+++ Data in this exercise
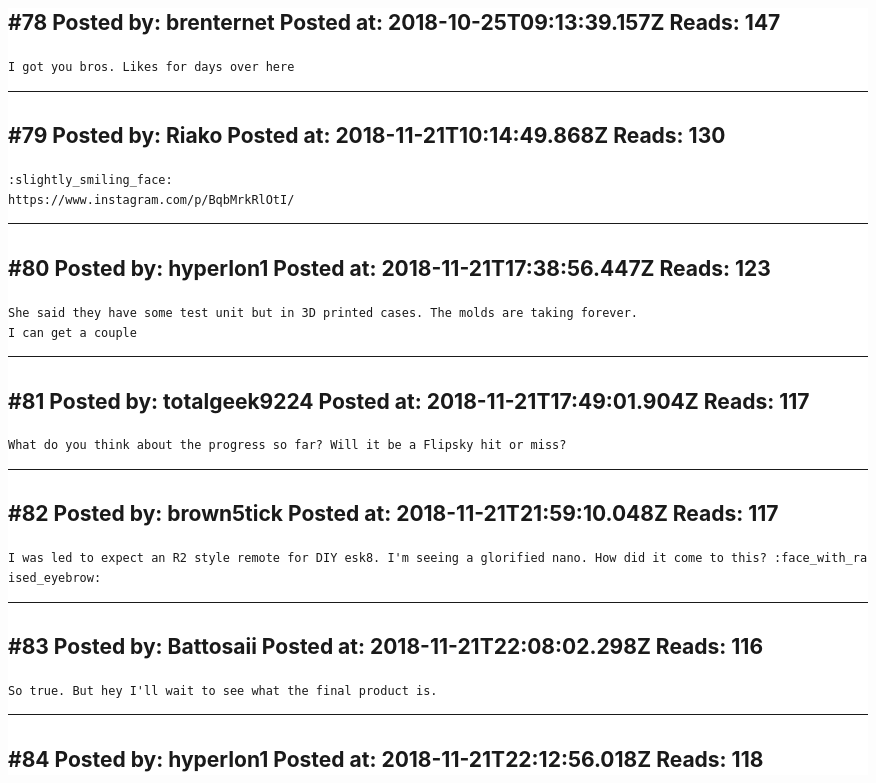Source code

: ## \#78 Posted by: brenternet Posted at: 2018-10-25T09:13:39.157Z Reads: 147

```
I got you bros. Likes for days over here
```

---
## \#79 Posted by: Riako Posted at: 2018-11-21T10:14:49.868Z Reads: 130

```
:slightly_smiling_face: 
https://www.instagram.com/p/BqbMrkRlOtI/
```

---
## \#80 Posted by: hyperIon1 Posted at: 2018-11-21T17:38:56.447Z Reads: 123

```
She said they have some test unit but in 3D printed cases. The molds are taking forever. 
I can get a couple
```

---
## \#81 Posted by: totalgeek9224 Posted at: 2018-11-21T17:49:01.904Z Reads: 117

```
What do you think about the progress so far? Will it be a Flipsky hit or miss?
```

---
## \#82 Posted by: brown5tick Posted at: 2018-11-21T21:59:10.048Z Reads: 117

```
I was led to expect an R2 style remote for DIY esk8. I'm seeing a glorified nano. How did it come to this? :face_with_raised_eyebrow:
```

---
## \#83 Posted by: Battosaii Posted at: 2018-11-21T22:08:02.298Z Reads: 116

```
So true. But hey I'll wait to see what the final product is.
```

---
## \#84 Posted by: hyperIon1 Posted at: 2018-11-21T22:12:56.018Z Reads: 118
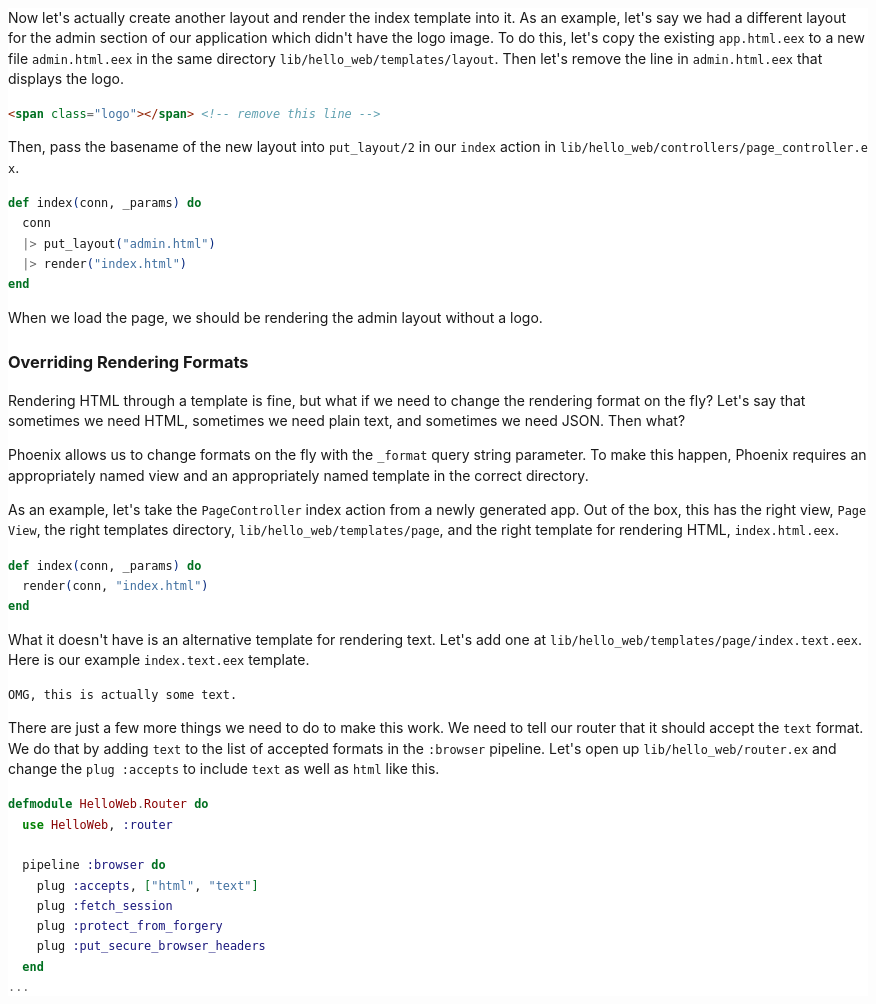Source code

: Now let's actually create another layout and render the index template into it. As an example, let's say we had a different layout for the admin section of our application which didn't have the logo image. To do this, let's copy the existing `app.html.eex` to a new file `admin.html.eex` in the same directory `lib/hello_web/templates/layout`. Then let's remove the line in `admin.html.eex` that displays the logo.

```html
<span class="logo"></span> <!-- remove this line -->
```

Then, pass the basename of the new layout into `put_layout/2` in our `index` action in `lib/hello_web/controllers/page_controller.ex`.

```elixir
def index(conn, _params) do
  conn
  |> put_layout("admin.html")
  |> render("index.html")
end
```
When we load the page, we should be rendering the admin layout without a logo.

### Overriding Rendering Formats

Rendering HTML through a template is fine, but what if we need to change the rendering format on the fly? Let's say that sometimes we need HTML, sometimes we need plain text, and sometimes we need JSON. Then what?

Phoenix allows us to change formats on the fly with the `_format` query string parameter. To make this happen, Phoenix requires an appropriately named view and an appropriately named template in the correct directory.

As an example, let's take the `PageController` index action from a newly generated app. Out of the box, this has the right view, `PageView`, the right templates directory, `lib/hello_web/templates/page`, and the right template for rendering HTML, `index.html.eex`.

```elixir
def index(conn, _params) do
  render(conn, "index.html")
end
```
What it doesn't have is an alternative template for rendering text. Let's add one at `lib/hello_web/templates/page/index.text.eex`. Here is our example `index.text.eex` template.

```html
OMG, this is actually some text.
```

There are just a few more things we need to do to make this work. We need to tell our router that it should accept the `text` format. We do that by adding `text` to the list of accepted formats in the `:browser` pipeline. Let's open up `lib/hello_web/router.ex` and change the `plug :accepts` to include `text` as well as `html` like this.

```elixir
defmodule HelloWeb.Router do
  use HelloWeb, :router

  pipeline :browser do
    plug :accepts, ["html", "text"]
    plug :fetch_session
    plug :protect_from_forgery
    plug :put_secure_browser_headers
  end
...
```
++++++
What you have to do
Above are records; count the lines among them that include the word "plug", and give only the number.

Output
5